Exercise requirements:
The answer must be every entry, retyped without a single difference.

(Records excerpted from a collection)

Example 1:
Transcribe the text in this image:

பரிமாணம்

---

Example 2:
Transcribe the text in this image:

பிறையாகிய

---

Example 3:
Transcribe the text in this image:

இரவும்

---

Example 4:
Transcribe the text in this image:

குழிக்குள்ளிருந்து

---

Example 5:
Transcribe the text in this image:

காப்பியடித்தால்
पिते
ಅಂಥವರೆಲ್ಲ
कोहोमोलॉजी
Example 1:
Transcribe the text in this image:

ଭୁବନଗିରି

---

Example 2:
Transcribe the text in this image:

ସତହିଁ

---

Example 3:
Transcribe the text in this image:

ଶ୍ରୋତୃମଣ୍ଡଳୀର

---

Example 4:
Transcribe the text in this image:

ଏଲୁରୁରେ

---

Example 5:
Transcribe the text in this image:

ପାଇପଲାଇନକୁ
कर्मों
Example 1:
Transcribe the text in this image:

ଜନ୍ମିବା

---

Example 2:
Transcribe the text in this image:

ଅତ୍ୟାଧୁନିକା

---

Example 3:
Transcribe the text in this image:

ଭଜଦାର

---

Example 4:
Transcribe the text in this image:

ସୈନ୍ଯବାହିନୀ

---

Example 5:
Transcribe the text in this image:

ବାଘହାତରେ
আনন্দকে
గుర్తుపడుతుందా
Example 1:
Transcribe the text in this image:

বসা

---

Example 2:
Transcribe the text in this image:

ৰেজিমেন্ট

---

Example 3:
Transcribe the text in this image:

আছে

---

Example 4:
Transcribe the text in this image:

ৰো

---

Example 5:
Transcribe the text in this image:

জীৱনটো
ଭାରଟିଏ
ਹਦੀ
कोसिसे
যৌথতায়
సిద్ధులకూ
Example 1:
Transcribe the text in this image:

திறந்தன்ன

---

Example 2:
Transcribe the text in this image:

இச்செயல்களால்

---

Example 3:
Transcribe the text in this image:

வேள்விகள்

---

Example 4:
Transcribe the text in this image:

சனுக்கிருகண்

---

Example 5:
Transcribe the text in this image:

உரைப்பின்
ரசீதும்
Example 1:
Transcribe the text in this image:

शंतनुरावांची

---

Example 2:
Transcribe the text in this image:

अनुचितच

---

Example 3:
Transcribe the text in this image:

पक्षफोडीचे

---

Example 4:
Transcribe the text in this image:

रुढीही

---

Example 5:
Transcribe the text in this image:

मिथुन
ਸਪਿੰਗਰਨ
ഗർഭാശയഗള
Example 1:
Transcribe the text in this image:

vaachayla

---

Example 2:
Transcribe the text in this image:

Answer for this exercise:
Example 1:
Transcribe the text in this image:

பரிமாணம்

---

Example 2:
Transcribe the text in this image:

பிறையாகிய

---

Example 3:
Transcribe the text in this image:

இரவும்

---

Example 4:
Transcribe the text in this image:

குழிக்குள்ளிருந்து

---

Example 5:
Transcribe the text in this image:

காப்பியடித்தால்
पिते
ಅಂಥವರೆಲ್ಲ
कोहोमोलॉजी
Example 1:
Transcribe the text in this image:

ଭୁବନଗିରି

---

Example 2:
Transcribe the text in this image:

ସତହିଁ

---

Example 3:
Transcribe the text in this image:

ଶ୍ରୋତୃମଣ୍ଡଳୀର

---

Example 4:
Transcribe the text in this image:

ଏଲୁରୁରେ

---

Example 5:
Transcribe the text in this image:

ପାଇପଲାଇନକୁ
कर्मों
Example 1:
Transcribe the text in this image:

ଜନ୍ମିବା

---

Example 2:
Transcribe the text in this image:

ଅତ୍ୟାଧୁନିକା

---

Example 3:
Transcribe the text in this image:

ଭଜଦାର

---

Example 4:
Transcribe the text in this image:

ସୈନ୍ଯବାହିନୀ

---

Example 5:
Transcribe the text in this image:

ବାଘହାତରେ
আনন্দকে
గుర్తుపడుతుందా
Example 1:
Transcribe the text in this image:

বসা

---

Example 2:
Transcribe the text in this image:

ৰেজিমেন্ট

---

Example 3:
Transcribe the text in this image:

আছে

---

Example 4:
Transcribe the text in this image:

ৰো

---

Example 5:
Transcribe the text in this image:

জীৱনটো
ଭାରଟିଏ
ਹਦੀ
कोसिसे
যৌথতায়
సిద్ధులకూ
Example 1:
Transcribe the text in this image:

திறந்தன்ன

---

Example 2:
Transcribe the text in this image:

இச்செயல்களால்

---

Example 3:
Transcribe the text in this image:

வேள்விகள்

---

Example 4:
Transcribe the text in this image:

சனுக்கிருகண்

---

Example 5:
Transcribe the text in this image:

உரைப்பின்
ரசீதும்
Example 1:
Transcribe the text in this image:

शंतनुरावांची

---

Example 2:
Transcribe the text in this image:

अनुचितच

---

Example 3:
Transcribe the text in this image:

पक्षफोडीचे

---

Example 4:
Transcribe the text in this image:

रुढीही

---

Example 5:
Transcribe the text in this image:

मिथुन
ਸਪਿੰਗਰਨ
ഗർഭാശയഗള
Example 1:
Transcribe the text in this image:

vaachayla

---

Example 2:
Transcribe the text in this image:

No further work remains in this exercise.